Jock’s 1955 season was a quiet one in the aftermath of his non-selection for the Empire Games. His best results that year were a fifth place finish in the Essex 20 (2:01:28) and twenty second in the Poly (2:44:15). That performance ranked him fifth in Scotland that year – a year dominated by Joe McGhee who romped away with the Scottish championship in 2:25:50. The next season marked a return to form for Jock and, finishing third in the Southern 20 in 1:56:51 he became an Essex champion for the first time. He was doubly rewarded with a Hadleigh team victory. The Poly turned out to be a very fast race, and Jock, after starting quickly, slumped to thirty sixth in 2:39:58.
After that, Jock stopped competing for about a year. He returned to the fray in the Spring of 1958 when he finished fifth in the Essex 20 (1:58:33) after flying through the first ten in 55:28. By June he was in such good form that he decided to enter the Scottish Marathon Championship again. However he came unstuck when he addressed his entry form to the wrong person. After making the long journey north, Jock arrived in Falkirk only to find that his name was not on the entry list, and that he would not be allowed to run. It was at about this time that Jock, who was now in his late thirties, resolved to hang up his racing shoes for good. Hadleigh Olympiads kept going for several years but remained a small club. American runner Buddy Edelen put Hadleigh on the map in the early 1960’s whilst on a teaching stint in Britain. He is best remembered for winning the 1963 Polytechnic Marathon in a world record of 2:14:28.

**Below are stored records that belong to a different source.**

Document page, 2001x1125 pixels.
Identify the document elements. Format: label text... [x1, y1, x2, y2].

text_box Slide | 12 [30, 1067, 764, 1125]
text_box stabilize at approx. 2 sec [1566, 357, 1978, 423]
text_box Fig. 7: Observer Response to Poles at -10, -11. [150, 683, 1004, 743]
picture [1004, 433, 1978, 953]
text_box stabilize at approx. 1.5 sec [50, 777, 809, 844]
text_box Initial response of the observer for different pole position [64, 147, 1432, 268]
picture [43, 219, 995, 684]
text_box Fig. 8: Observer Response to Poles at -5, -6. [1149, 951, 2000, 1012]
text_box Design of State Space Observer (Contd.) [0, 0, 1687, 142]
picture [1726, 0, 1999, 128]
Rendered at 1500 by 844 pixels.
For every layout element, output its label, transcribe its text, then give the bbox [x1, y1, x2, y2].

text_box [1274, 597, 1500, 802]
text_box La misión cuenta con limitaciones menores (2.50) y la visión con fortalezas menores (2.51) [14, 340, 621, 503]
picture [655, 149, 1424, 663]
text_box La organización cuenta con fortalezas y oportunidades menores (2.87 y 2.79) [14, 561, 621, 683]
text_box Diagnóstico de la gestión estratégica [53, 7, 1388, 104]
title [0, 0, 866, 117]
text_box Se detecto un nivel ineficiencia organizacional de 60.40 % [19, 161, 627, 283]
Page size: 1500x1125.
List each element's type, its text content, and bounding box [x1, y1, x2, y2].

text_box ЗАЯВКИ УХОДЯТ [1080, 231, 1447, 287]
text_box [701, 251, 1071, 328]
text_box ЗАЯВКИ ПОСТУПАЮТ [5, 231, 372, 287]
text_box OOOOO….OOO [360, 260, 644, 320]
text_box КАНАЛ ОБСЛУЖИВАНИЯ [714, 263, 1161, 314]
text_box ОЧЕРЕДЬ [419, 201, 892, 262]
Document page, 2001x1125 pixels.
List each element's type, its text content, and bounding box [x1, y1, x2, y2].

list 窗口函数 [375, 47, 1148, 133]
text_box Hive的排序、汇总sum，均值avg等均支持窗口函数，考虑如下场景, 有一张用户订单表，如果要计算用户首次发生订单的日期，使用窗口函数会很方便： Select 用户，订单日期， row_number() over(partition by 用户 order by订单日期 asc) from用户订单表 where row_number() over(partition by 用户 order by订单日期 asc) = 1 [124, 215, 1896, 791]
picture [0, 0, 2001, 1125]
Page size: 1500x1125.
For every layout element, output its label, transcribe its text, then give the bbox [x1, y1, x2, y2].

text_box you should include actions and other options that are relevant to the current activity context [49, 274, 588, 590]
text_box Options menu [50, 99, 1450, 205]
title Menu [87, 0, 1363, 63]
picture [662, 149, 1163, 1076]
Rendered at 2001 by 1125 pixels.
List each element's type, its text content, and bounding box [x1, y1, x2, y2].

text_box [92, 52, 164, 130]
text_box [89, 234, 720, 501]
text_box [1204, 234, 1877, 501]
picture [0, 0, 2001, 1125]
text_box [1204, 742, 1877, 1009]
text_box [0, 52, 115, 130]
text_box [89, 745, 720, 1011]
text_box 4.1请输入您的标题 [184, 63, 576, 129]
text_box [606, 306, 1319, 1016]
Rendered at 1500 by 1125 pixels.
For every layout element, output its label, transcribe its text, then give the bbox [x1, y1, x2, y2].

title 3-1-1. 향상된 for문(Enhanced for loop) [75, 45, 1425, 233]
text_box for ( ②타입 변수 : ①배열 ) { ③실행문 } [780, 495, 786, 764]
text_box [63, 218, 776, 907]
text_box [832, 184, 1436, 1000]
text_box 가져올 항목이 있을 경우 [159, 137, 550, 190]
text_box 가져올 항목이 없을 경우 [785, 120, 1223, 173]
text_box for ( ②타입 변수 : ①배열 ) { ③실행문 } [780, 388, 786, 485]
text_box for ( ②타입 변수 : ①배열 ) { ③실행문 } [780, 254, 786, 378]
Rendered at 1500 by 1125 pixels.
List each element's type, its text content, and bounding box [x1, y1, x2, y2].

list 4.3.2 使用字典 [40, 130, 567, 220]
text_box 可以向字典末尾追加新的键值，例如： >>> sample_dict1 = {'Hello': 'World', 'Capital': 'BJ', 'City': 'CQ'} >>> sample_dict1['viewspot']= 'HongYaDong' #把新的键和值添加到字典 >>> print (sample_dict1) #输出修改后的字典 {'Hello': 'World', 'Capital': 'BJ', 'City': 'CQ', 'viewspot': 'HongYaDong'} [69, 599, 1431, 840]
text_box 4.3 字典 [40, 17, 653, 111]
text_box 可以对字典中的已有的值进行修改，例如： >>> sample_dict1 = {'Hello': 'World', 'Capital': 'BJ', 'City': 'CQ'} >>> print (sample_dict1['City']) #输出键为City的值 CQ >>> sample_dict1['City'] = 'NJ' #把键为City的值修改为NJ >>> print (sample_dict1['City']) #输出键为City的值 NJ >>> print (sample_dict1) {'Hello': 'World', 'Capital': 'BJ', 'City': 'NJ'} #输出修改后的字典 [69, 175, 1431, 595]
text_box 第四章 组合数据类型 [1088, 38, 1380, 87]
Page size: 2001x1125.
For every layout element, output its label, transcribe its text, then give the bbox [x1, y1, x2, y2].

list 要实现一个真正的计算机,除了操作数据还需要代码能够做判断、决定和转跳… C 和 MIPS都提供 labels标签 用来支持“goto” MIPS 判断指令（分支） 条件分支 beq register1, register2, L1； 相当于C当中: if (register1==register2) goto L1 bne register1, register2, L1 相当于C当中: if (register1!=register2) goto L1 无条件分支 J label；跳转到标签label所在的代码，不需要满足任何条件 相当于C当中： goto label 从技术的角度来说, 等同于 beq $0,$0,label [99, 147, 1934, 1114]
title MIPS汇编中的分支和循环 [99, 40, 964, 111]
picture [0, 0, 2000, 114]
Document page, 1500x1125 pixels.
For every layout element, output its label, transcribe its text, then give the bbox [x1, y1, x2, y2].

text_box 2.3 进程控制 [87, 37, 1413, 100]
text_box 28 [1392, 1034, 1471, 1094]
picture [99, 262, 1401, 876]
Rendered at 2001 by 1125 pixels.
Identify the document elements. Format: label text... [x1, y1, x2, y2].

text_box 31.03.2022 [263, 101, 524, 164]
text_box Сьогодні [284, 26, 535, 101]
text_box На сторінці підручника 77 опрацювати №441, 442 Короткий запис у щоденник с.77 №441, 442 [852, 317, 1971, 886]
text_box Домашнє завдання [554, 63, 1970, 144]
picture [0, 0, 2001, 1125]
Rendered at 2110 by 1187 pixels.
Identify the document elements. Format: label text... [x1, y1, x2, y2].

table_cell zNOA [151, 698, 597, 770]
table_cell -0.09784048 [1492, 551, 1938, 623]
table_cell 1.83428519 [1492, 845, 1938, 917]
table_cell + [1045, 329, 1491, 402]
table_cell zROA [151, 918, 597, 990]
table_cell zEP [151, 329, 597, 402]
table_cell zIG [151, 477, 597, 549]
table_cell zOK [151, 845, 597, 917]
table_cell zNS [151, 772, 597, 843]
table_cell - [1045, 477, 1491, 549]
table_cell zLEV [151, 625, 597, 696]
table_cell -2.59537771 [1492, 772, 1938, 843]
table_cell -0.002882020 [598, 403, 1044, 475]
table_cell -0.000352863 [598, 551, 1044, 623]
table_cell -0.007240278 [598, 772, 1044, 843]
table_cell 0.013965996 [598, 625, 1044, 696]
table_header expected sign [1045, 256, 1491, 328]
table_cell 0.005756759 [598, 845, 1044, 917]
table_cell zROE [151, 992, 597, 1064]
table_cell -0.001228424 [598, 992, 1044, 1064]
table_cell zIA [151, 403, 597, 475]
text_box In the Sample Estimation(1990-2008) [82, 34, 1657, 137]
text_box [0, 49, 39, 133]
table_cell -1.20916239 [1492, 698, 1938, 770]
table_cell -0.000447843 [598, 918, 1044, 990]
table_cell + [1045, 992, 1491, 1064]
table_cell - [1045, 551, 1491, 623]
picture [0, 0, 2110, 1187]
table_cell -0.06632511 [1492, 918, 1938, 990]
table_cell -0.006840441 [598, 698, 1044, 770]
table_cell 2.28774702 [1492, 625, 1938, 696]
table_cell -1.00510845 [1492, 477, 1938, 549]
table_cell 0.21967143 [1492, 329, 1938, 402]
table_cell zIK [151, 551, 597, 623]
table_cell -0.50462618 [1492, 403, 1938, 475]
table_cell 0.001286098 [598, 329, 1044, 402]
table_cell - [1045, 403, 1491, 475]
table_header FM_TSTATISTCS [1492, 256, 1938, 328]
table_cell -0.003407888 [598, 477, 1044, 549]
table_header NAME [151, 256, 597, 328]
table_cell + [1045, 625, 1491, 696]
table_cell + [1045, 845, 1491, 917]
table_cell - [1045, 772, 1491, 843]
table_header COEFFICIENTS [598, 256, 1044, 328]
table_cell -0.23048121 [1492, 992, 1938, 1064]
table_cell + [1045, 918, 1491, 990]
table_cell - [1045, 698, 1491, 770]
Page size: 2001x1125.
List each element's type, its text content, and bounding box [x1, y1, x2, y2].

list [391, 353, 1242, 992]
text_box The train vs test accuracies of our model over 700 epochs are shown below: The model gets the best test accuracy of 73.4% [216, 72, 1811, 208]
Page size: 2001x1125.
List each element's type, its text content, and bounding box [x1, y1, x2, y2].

After retirement Jock, at the express wish of his late wife, returned to his native Broxburn. Today he lives in a sheltered housing development. Jock is 91 now which makes him Scotland’s oldest living marathon champion!
Jock (255) Running in the 1954 Mitcham 15 Miles
After reading Alex’s profile of Jock, I think that most people interested in marathon running will feel that a gap in their knowledge has been filled and will be grateful to Alex for telling the story of a remarkable athlete.